A produção narra como, em 2021, a estrutura liberou milhões de litros de efluentes que destruíram dezenas de casas e soterraram áreas de dunas protegidas. De acordo com o documentário, um sistema de bombeamento instalado em caráter emergencial poucos meses após o desastre segue em operação definitiva até hoje, resultando no despejo contínuo de efluentes dentro do Parque Natural Municipal das Dunas da Lagoa da Conceição. A pesquisadora Michele de Sá Dechoum, que conduz a narração, alerta para a transformação negativa da paisagem e a perda de vigor da vegetação de restinga.

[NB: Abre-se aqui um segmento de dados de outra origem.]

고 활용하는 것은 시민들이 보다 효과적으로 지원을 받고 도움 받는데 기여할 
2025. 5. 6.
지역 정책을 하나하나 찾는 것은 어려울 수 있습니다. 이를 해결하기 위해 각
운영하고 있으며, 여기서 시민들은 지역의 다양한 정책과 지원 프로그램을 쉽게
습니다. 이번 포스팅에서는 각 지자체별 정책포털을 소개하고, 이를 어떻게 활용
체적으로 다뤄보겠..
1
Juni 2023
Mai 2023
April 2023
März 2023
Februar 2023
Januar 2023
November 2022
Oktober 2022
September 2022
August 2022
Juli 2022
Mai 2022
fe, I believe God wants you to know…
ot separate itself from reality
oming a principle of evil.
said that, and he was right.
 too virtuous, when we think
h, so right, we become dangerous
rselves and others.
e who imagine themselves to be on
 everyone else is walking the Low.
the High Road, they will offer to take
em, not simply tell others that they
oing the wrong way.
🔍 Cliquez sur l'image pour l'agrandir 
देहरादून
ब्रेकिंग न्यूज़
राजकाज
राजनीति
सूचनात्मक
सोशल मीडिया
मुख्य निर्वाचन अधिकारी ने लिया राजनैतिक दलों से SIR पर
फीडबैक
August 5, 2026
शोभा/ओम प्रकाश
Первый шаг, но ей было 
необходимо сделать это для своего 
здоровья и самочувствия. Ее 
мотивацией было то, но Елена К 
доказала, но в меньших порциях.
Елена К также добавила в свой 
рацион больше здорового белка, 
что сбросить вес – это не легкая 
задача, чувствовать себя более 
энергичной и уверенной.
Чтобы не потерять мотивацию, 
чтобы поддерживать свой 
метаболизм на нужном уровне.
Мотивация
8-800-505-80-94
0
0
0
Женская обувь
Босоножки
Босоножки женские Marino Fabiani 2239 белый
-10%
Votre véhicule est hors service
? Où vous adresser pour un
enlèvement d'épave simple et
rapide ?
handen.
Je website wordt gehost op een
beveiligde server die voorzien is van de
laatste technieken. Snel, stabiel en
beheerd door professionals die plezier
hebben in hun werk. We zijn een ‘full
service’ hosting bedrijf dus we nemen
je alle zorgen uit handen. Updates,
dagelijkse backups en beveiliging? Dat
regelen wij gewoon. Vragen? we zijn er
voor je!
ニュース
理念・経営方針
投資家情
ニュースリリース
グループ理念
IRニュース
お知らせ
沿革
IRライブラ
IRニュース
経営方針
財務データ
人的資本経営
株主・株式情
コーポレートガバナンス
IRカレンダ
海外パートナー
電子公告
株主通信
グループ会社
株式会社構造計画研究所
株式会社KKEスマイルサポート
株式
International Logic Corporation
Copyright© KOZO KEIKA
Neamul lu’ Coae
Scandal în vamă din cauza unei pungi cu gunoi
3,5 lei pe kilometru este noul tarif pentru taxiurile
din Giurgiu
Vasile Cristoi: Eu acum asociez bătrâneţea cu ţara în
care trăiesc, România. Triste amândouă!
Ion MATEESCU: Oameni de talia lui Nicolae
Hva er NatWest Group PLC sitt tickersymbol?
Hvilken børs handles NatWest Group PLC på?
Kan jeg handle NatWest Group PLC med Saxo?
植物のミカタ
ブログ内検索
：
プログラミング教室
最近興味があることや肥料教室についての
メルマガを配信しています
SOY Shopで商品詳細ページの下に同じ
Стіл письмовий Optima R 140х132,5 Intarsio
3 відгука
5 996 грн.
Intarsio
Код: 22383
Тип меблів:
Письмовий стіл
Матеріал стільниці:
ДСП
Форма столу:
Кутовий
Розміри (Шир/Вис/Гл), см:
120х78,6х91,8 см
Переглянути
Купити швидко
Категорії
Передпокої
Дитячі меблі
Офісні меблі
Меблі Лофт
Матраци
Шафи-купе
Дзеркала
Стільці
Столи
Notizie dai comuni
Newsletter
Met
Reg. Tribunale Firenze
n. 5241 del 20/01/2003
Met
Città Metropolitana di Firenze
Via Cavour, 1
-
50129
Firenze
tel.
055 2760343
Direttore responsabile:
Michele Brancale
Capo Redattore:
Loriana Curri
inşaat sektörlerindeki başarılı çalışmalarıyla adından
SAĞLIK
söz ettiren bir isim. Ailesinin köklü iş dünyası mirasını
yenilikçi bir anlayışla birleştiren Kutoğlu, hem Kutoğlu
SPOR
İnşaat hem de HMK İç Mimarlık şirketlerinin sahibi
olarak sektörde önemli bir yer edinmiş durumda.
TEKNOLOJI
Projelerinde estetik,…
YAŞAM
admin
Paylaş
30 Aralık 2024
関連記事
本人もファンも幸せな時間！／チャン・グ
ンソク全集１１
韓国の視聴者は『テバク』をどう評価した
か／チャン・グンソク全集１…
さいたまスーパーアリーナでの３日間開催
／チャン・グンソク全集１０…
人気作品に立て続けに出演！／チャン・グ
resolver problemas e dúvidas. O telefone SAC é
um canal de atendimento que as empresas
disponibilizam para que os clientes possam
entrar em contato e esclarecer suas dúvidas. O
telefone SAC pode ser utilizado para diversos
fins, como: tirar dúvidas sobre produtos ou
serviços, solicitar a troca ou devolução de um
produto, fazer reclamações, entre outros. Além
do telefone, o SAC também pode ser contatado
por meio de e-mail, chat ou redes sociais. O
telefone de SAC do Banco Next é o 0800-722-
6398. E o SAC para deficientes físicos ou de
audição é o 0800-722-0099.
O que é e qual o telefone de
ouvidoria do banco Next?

Dados apresentados pelo laboratório mostram que a vegetação nativa está sendo progressivamente substituída por espécies características de áreas degradadas, reflexo do excesso de nutrientes despejados no solo. Além disso, estudos desenvolvidos no departamento de Ecologia da UFSC indicam que lagoas naturais presentes no parque já sofriam contaminação antes mesmo da instalação das tubulações atuais. Os pesquisadores reforçam que a permanência desse cenário compromete não apenas a biodiversidade e a beleza cênica de um dos principais cartões-postais da capital catarinense, mas também os serviços ambientais essenciais para a qualidade de vida dos moradores.
O lançamento do documentário busca mobilizar a opinião pública e pressionar as autoridades por soluções definitivas de saneamento que cessem a degradação da unidade de conservação. O vídeo, que integra dados científicos a registros visuais da área atingida, já está disponível para visualização pública e faz parte de uma série de ações da universidade voltadas à preservação do patrimônio ecológico de Florianópolis.